The answer must be every line below that contains the string "setting".

BEGIN Data provided

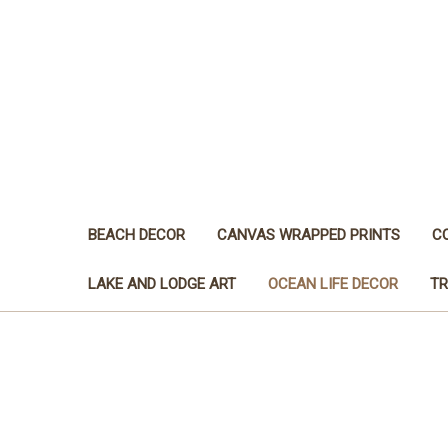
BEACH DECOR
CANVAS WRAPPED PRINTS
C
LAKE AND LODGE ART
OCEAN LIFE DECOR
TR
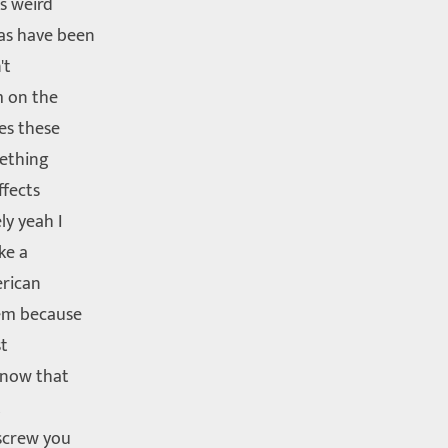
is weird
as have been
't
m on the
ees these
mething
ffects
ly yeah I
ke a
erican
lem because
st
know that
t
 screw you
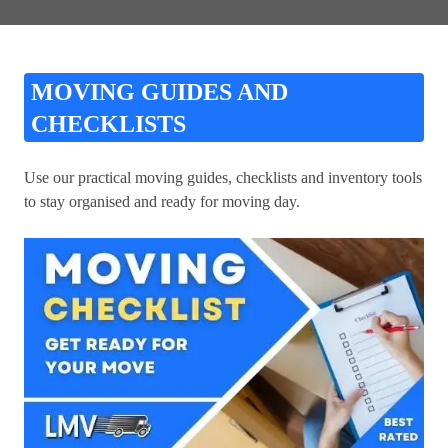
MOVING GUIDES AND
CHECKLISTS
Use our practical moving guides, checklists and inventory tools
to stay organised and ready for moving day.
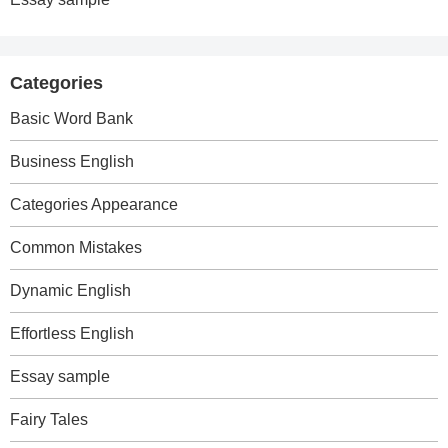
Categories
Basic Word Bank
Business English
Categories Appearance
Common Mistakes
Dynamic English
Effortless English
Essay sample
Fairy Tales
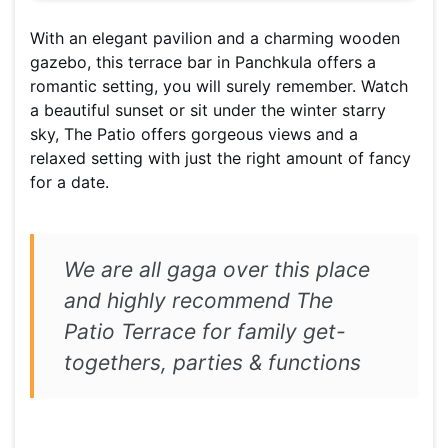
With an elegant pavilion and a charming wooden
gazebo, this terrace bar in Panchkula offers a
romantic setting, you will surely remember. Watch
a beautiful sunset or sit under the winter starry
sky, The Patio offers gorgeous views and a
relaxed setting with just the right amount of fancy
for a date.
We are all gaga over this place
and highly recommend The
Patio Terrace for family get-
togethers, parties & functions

END Data provided
BEGIN Data provided

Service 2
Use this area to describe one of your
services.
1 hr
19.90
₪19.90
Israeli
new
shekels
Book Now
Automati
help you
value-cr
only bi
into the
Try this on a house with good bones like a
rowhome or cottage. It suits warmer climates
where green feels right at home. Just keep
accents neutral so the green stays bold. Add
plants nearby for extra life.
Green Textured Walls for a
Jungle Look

END Data provided

* Answer below *
romantic setting, you will surely remember. Watch
relaxed setting with just the right amount of fancy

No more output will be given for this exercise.